As this airplane brings back home to Canada, it brings me into a considerably different reality than when I left. I left an employee of the government with a quite life and not nearly as interesting as I’d want it to be. Now I go back and I have a full schedule, as of 12 hours later, of journalism classes, CYD retreat and meetings and organising and actions.
I left because I needed a break to relax and think, maybe read and write and get back in shape to a somewhat eventful year compared to the last couple. I succeeded in some of these objectives.
I am happy to recharge my energy so I can take a stab at excelling at my new adventure and enjoying the process while at it. I have to admit however, that even though I tried it has been difficult to consult with myself and assess the situation over the long period. While I am all excited and hopeful to jump into this new adventure, I had a hard time identifying the long term benefits of this move, especially as it relates to my “reimplication” at full-length in the activist community.
While I never fully stepped away, I have not been very involved in the “movement” in the last two of years. This was partially due to my work and conflict of interest, but it was also a personal reaction to the multiple defeats of campaigns that I participated in. While I am certainly more mature and aware of the challenges, I have not taken the time to think it through and define my personal objectives.

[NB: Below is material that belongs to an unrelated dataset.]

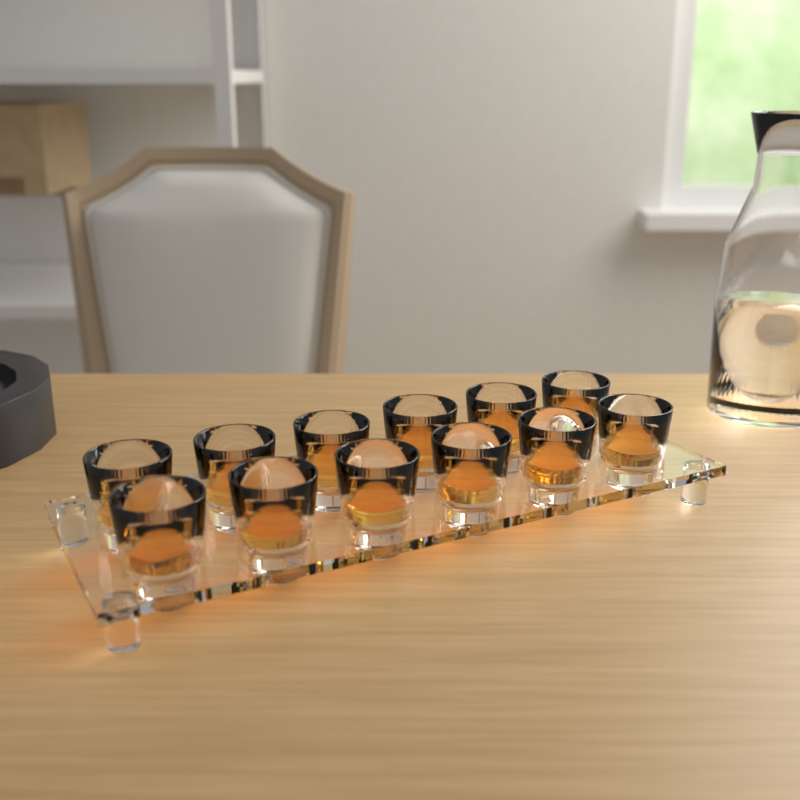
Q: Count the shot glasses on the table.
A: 12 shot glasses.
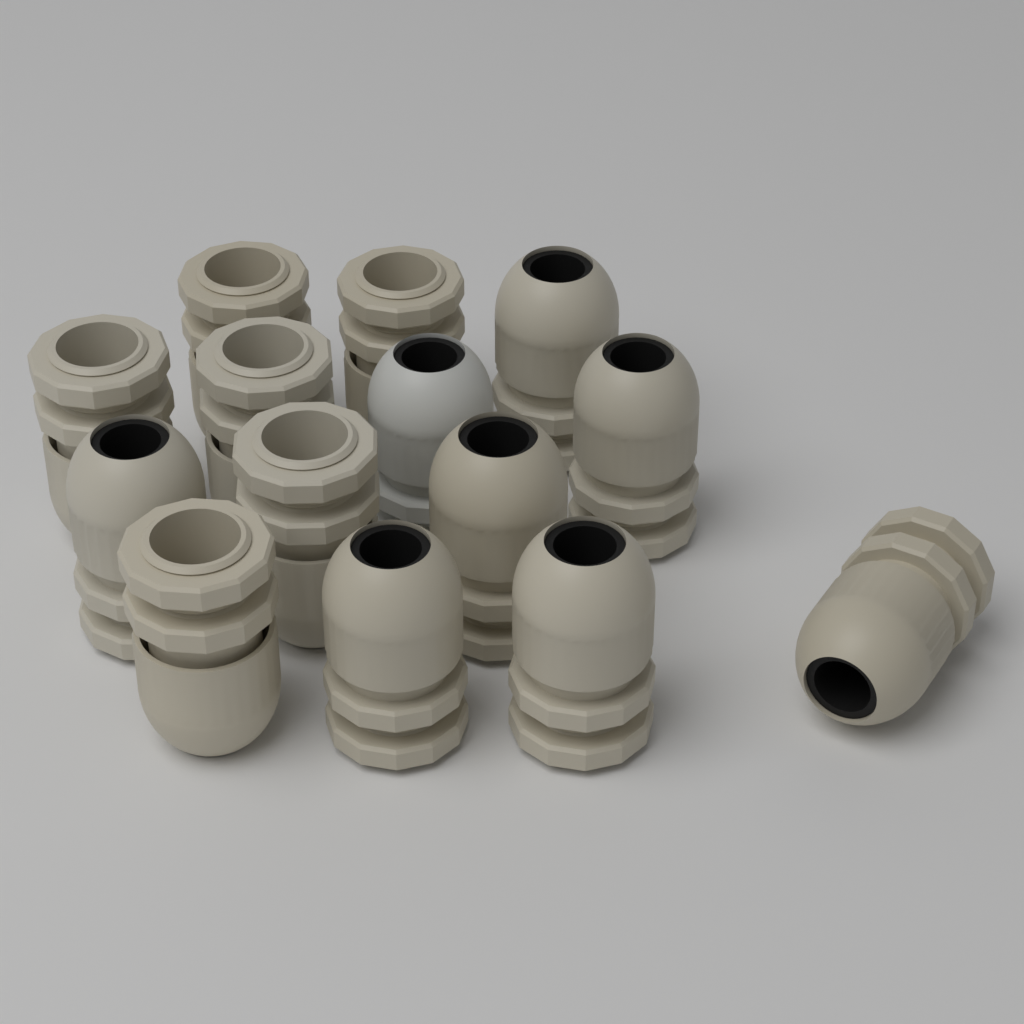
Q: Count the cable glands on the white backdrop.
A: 14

I know my convictions, and now I know better than to base success on immediate results. I am also very cautious to make the difference between the “movement” and my minuscule role in it, and I hope that this means I am more “equipped” to deal with the defeats and not get lost in the momentum of a success. Perhaps, for now this is the most I can control.
Things can go in multiple different ways that it is difficult to have a clear idea of what to expect from the future. May be I fear the unknown and I certainly fear the defeats despite expecting them. However, I realise that I chose a more difficult road and I am confident that it is the right choice, as I have not yet given my best to the cause and it is never too soon for that!